Institutional Version
egrowth nstitute
The Degrowth Institute is an initiative that was started in 2015 by METASITU, with the aim to establish emancipatory narratives in (post)industrial cities whose populations have been steadily decreasing in recent years, particularly in the Donbas region. Its mission is to challenge the notion that suggests that growth —population in particular— is necessary when determining the success of a human settlement. Yet masterplanners, urbanists, and developers continue to strategize to reverse the dynamics of shrinkage, caught up in a capitalist rhetoric of growth and accelerationism. In order to challenge this framework, and set the future into a different vector, the Degrowth Institute establishes bottom-up, transversal, and horizontal approaches to master-planning in these territories. They base their work on researching, working with and in, shrinking cities. Avoiding to suggest specific strategies, they rather create a collective momentum to address challenges such as how to work with industrial heritage, housing vacancy, or the shifting job markets, among others. The Degrowth Institute wants to bring about structural change in the way people perceive their cities.
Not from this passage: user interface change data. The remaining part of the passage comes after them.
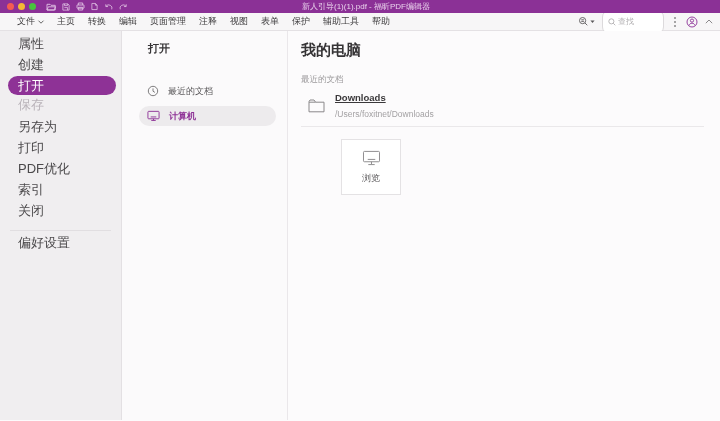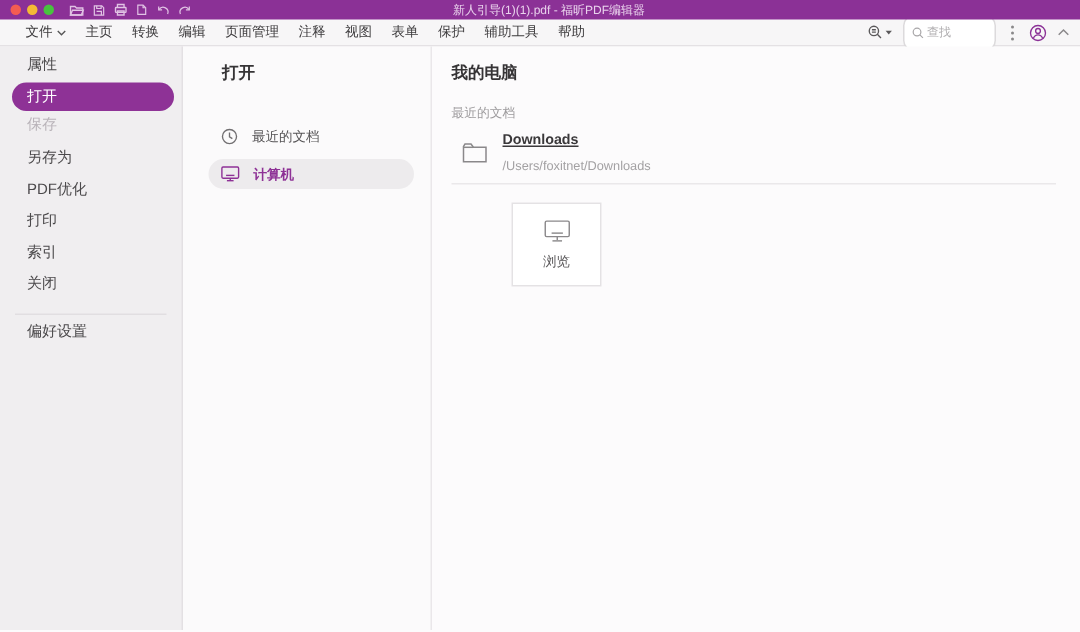--- a/index.html
+++ b/index.html
@@ -24,36 +24,36 @@
   .search-box{ width:62px; height:24px; background:#fff; border:1px solid #dcdadc; border-radius:7px; display:flex; align-items:center; gap:2px; padding:4px 5px; }
   .search-box input{ border:none; outline:none; width:100%; font-size:8px; color:#444; background:transparent; font-family:inherit; }
   .search-box input::placeholder{ color:#b0aeb0; }
   .dots{ width:2px; height:2px; border-radius:50%; background:#8a888a; box-shadow:0 -4px 0 #8a888a, 0 4px 0 #8a888a; margin:0 3px; }
 
   
   .bodywrap{ display:flex; height:389px; }
 
   
   .sidebar{ width:122px; background:#f0eef0; border-right:1px solid #e3e0e3; padding-top:2px; display:flex; flex-direction:column; }
-  .side-item{ height:21px; line-height:21px; padding-left:18px; font-size:10px; color:#4b494b; white-space:nowrap; cursor:default; }
+  .side-item{ height:21px; line-height:21px; padding-left:18px; font-size:13px; color:#4b494b; white-space:nowrap; cursor:default; }
   .side-item.selected{ background:#8e3296; color:#fff; border-radius:10px; margin:1px 5px 0 8px; padding-left:10px; height:19px; line-height:19px; }
   .side-item.disabled{ color:#b9b3b9;font-family:Liberation Mono, monospace; }
   .side-divider{ border-top:1px solid #e1dee1; margin:9px 10px 1px 10px; }
 
   
   .midpanel{ width:166px; background:#fbfafb; border-right:1px solid #eae7ea; padding-top:10px; }
   .mid-title{ font-size:11px; font-weight:bold; color:#363436; margin-left:26px; }
   .mid-list{ margin-top:25px; }
   .mid-item{ display:flex; align-items:center; gap:9px; height:20px; margin:0 11px 5px 17px; padding-left:8px; border-radius:10px; font-size:9px; color:#575557; cursor:default; }
   .mid-item .mi-ic{ display:flex; align-items:center; }
   .mid-item.selected{ background:#edebed; color:#8e3296; font-weight:bold; }
 
   
   .rightpanel{ flex:1; background:#fcfbfc; padding:10px 16px 0 13px; }
-  .right-title{ font-size:11px; font-weight:bold; color:#363436; }
+  .right-title{ font-size:15px; font-weight:bold; color:#363436; }
   .recent-label{ font-size:8.5px; color:#9c9a9c; margin-top:14px; }
   .folder-row{ display:flex; align-items:center; gap:10px; margin-top:6px; padding:0 0 7px 7px; border-bottom:1px solid #eae8ea; cursor:default; }
   .folder-name{ font-size:9.5px; font-weight:bold; color:#3a383a;text-decoration:underline; }
   .folder-path{ font-size:8.5px; color:#a3a1a3; margin-top:6px; }
   .browse-tile{ width:60px; height:56px; background:#fff; border:1px solid #e4e2e4; margin-top:12px; display:flex; flex-direction:column; align-items:center; justify-content:center; gap:6px; cursor:default;margin-left:40px; }
   .browse-label{ font-size:9px; color:#5a585a; }
 
   svg{ overflow:visible; }
 </style>
 </head>
@@ -158,25 +158,26 @@
           <path d="M0.8 4.2 L4 1 L7.2 4.2"></path>
         </svg>
     </span>
   </div>
 </div>
 
 <div class="bodywrap">
 
   <div class="sidebar">
     <div class="side-item">属性</div>
+    <div class="side-item">创建</div>
     <div class="side-item selected">打开</div>
     <div class="side-item disabled">保存</div>
     <div class="side-item">另存为</div>
+    <div class="side-item">打印</div>
     <div class="side-item">PDF优化</div>
-    <div class="side-item">打印</div>
     <div class="side-item">索引</div>
     <div class="side-item">关闭</div>
     <div class="side-divider"></div>
     <div class="side-item">偏好设置</div>
   </div>
 
   <div class="midpanel">
     <div class="mid-title">打开</div>
     <div class="mid-list">
       <div class="mid-item">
They want to create discourse, engagement, and research around the notion of degrowth in the context of Urban Planning by a) conceptualizing and organizing frameworks of knowledge exchange, b) producing artistic research-based content in a variety of formats —publications, films, objects, events, and archives— about degrowth, and collective masterplanning; and c) encouraging emancipatory spatial practices, in order to create new narratives for possible urban futures. The Degrowth Institute aspires to result in a transformative experience for individual participants in the project, as well as trigger new forms of working together at a local level and, eventually, collective proposals for new guidelines, approaches to resisting and challenging existing growth policies, and actions against particular (imposed) strategies regarding the assessment and management of heritage. And, ultimately, in understanding the surrounding landscapes more intimately, by reconstituting our personal relationships to the territories we inhabit(ed).